Capital Finance – Interview de Fabrice Keller “Le retournement est une affaire d’anticipation”
Anticiper plutôt que subir. Même si les PME/ETI ont souvent regagné en confort grâce aux trimestres de croissance passés, cette période favorable ne doit pas faire oublier un élément critique, trop souvent oublié par les entreprises : se préparer à des jours plus difficiles. Une entreprise, quelle que soit sa taille, se pilote comme un bateau, avec la force d’inertie que cela suppose au moment du changement de bord. Si elle vire au dernier moment, l’obstacle ne pourra être évité.
Il est donc essentiel dans ces phases de croissance de se préoccuper aussi des difficultés qui, par nature, finiront par se présenter, qu’elles viennent de facteurs exogènes (dégradations des conditions de marché …) ou propres à l’entreprise (mauvais produit, difficulté industrielle…).
Une bonne préparation passe par une organisation interne et une culture d’entreprise adaptées. L’anticipation ne se décrète pas. Elle se prépare, s’organise, se travaille. C’est un véritable enjeu de direction générale et, plus largement, de gouvernance, car cela demande un alignement complet des intérêts. Alignement, avec les actionnaires évidemment, qui pourront être amenés à soutenir la société en période de turbulences, mais aussi avec le corps social.
L’expérience, notamment allemande, pays où les salariés participent activement à la gouvernance, montre qu’un dialogue social de long terme, nourri de confiance et de transparence, permet de mettre en œuvre plus facilement des mesures difficiles mais nécessaires pour l’entreprise. Cela exige une politique RH de premier plan, un projet d’entreprise clair et partagé par tous.
L’anticipation appelle aussi à veiller en permanence à disposer d’une structure financière tous terrains, capable non seulement de financer la croissance en cours mais aussi d’amortir les chocs à venir. L’optimisation du point mort est dans ce cadre essentielle. Trop d’entreprises n’ont qu’une idée intuitive de leur point mort. Or, la connaissance chiffrée et précise de ce point d’équilibre est indispensable au bon pilotage de l’entreprise.
Le dirigeant et les actionnaires doivent pour cela travailler en continu à la réduction des coûts fixes et donc à la « variabilisation » des charges, notamment salariales (pour absorber une hausse ou une baisse de l’activité), ce qui renvoie à la question du dialogue social. Cela nécessite des réglages de haute précision, afin de faire les bons arbitrages pour ne pas « aller trop loin » en externalisant des compétences indispensables à la préservation des intérêts stratégiques de l’entreprise. Ce sujet des coûts est trop souvent traité en réaction à l’arrivée de difficultés.
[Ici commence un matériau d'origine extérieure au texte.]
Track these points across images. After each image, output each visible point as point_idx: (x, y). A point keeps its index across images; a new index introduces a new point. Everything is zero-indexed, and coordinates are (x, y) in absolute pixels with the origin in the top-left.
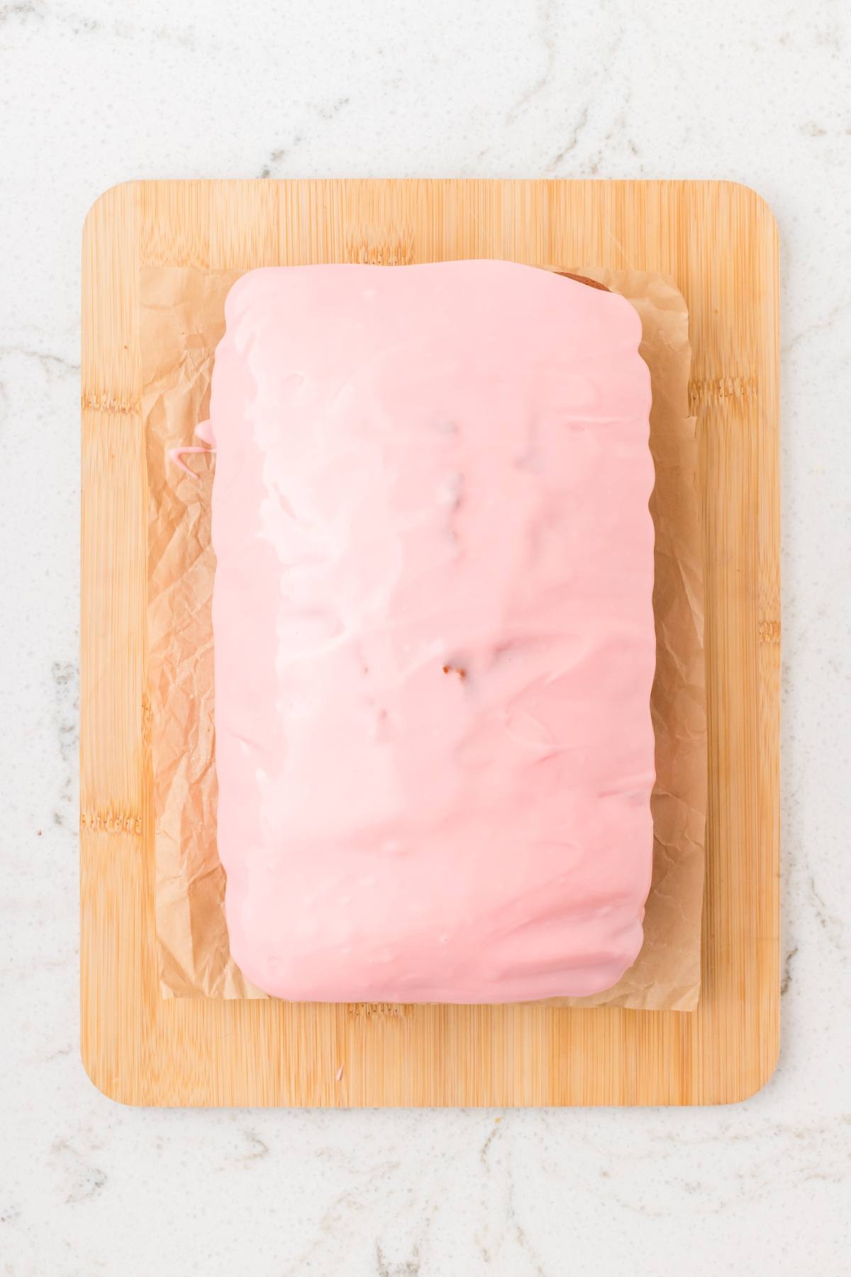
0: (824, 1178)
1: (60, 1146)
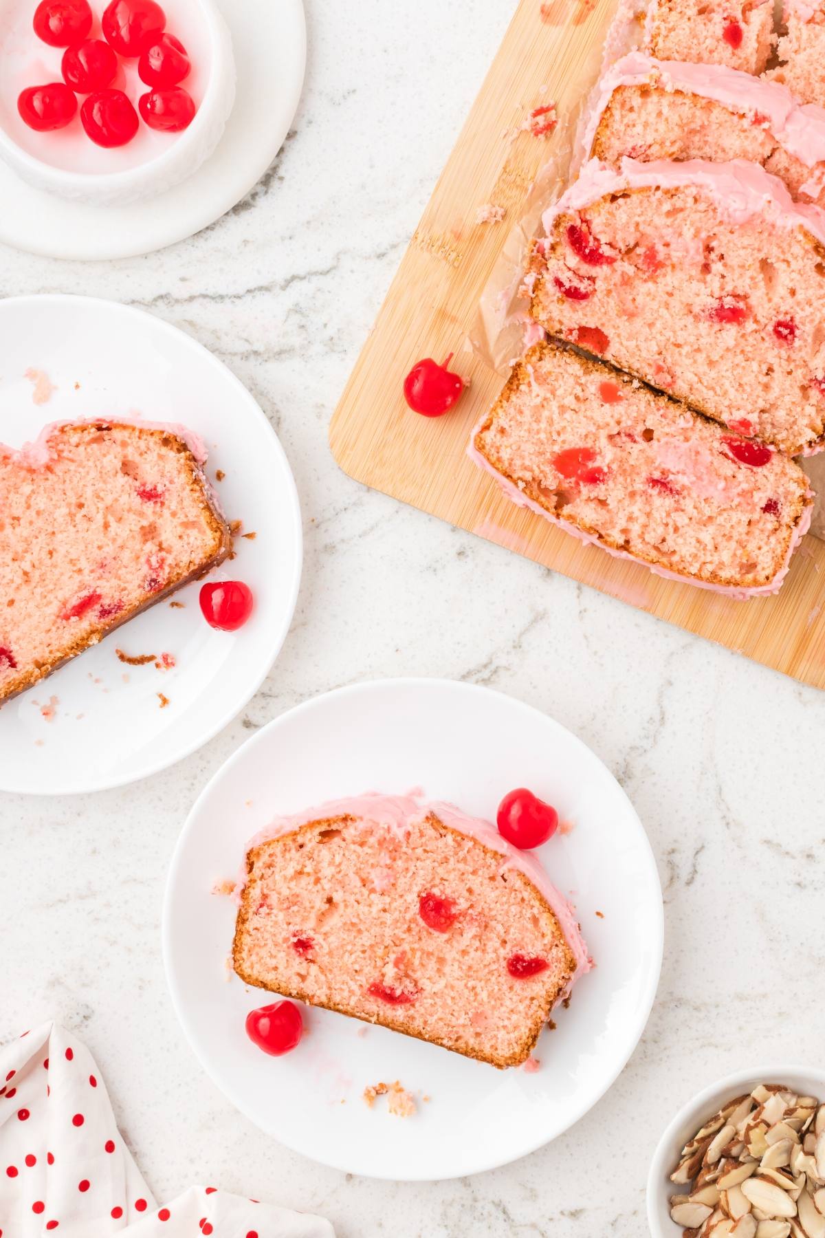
0: (716, 1047)
1: (55, 983)
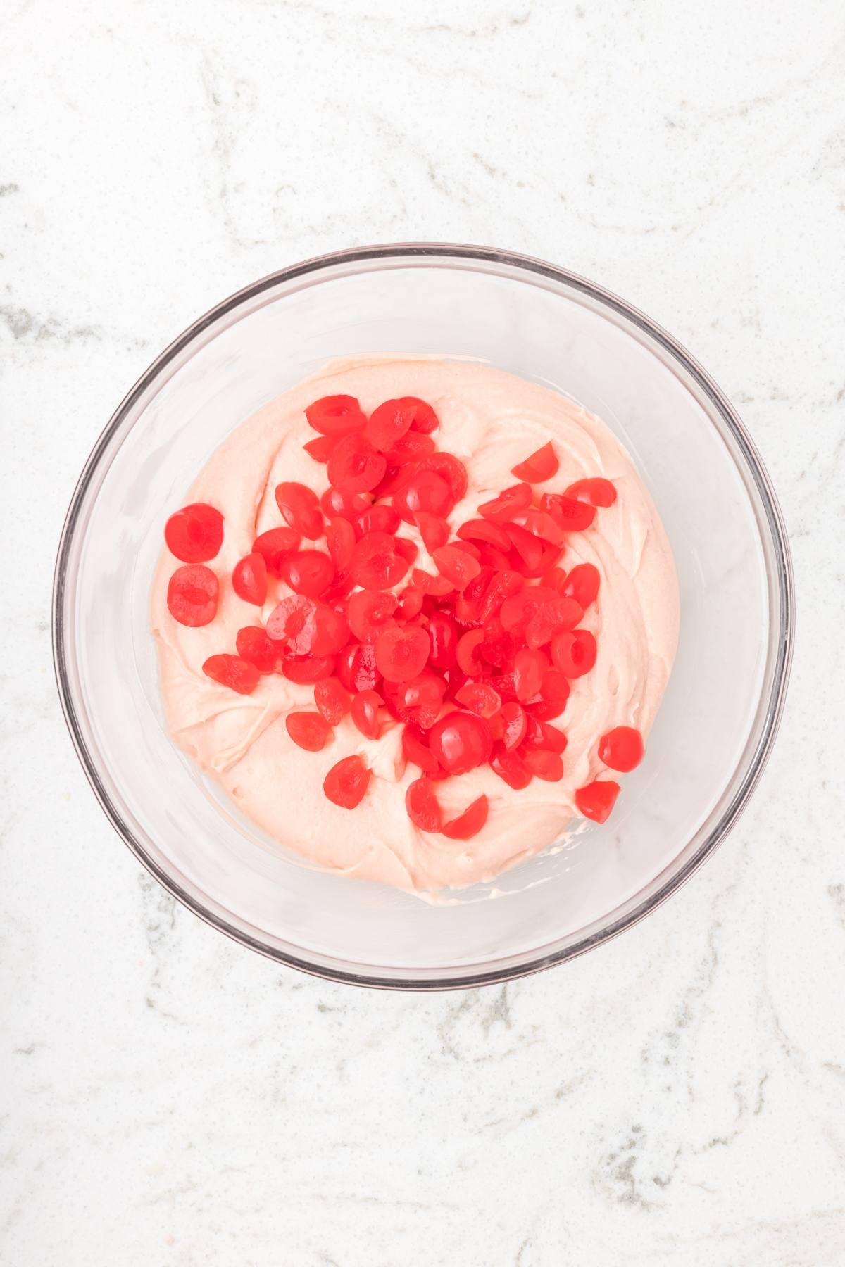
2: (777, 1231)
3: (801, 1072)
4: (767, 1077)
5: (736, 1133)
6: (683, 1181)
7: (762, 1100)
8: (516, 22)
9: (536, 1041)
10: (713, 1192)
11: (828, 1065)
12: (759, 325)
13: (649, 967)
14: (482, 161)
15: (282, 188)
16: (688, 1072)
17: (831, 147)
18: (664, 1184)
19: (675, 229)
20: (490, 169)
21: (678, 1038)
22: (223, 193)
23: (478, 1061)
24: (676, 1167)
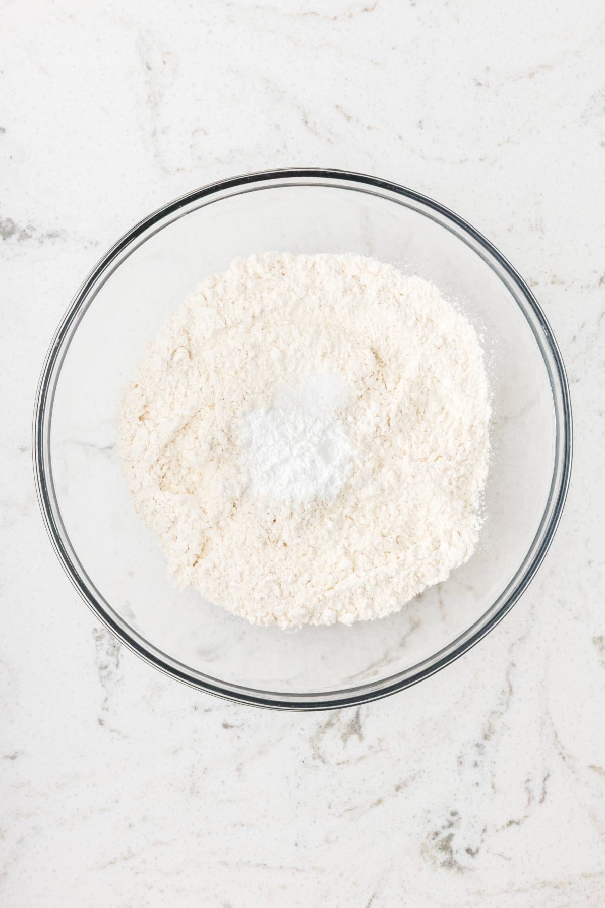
2: (556, 887)
3: (573, 772)
4: (548, 776)
5: (526, 816)
6: (487, 852)
7: (545, 793)
8: (366, 10)
9: (381, 750)
10: (510, 859)
11: (593, 767)
12: (542, 230)
13: (463, 696)
14: (342, 111)
15: (196, 131)
16: (491, 772)
17: (595, 101)
18: (475, 854)
19: (481, 160)
20: (347, 116)
21: (484, 747)
22: (154, 134)
23: (339, 764)
24: (483, 841)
Il est alors généralement trop tard, l’urgence n’étant pas bonne conseillère dans ce cas.
Préparer le retournement passe aussi par la constitution d’un coussin de trésorerie. Définir une « altitude de sécurité », qui laissera le temps de mettre en place les mesures de redressement le moment venu. Il faut évidemment déterminer avec précision la bonne altitude, l’ajuster si besoin. Puis la sécuriser, avec des outils de financement du BFR et de l’exploitation.
Enfin, quelle que soit la qualité du pilote et de l’appareil, ils ne sont rien sans des indicateurs fiables, précis et adaptés à la situation. Il ne s’agit pas ici des seuls indicateurs financiers. L’entreprise doit aussi être en mesure de définir et d’analyser des indicateurs opérationnels comme la qualité de ses clients, de ses prospects, de ses fournisseurs, ou comme l’efficience de son processus de production… Pour les entreprises de BtoC, le suivi des réseaux sociaux devient également incontournable. Une dégradation de la réputation sur ces réseaux, par exemple en raison d’un problème de qualité des articles, permet d’anticiper une baisse des commandes, donc du chiffre d’affaires. Les données viennent de toute part aujourd’hui et les outils d’analyse de celles-ci sont devenus accessibles, demandant peu de ressources humaines.
Ce souci permanent de l’anticipation consomme de l’énergie. Mais s’en détacher fait peser trop de risques pour l’entreprise. S’appuyer sur des compétences externes permet d’identifier les sujets, d’organiser et de piloter les chantiers, aux côtés de la direction. Le gain sera immédiatement visible au moment où les vents contraires commenceront à souffler.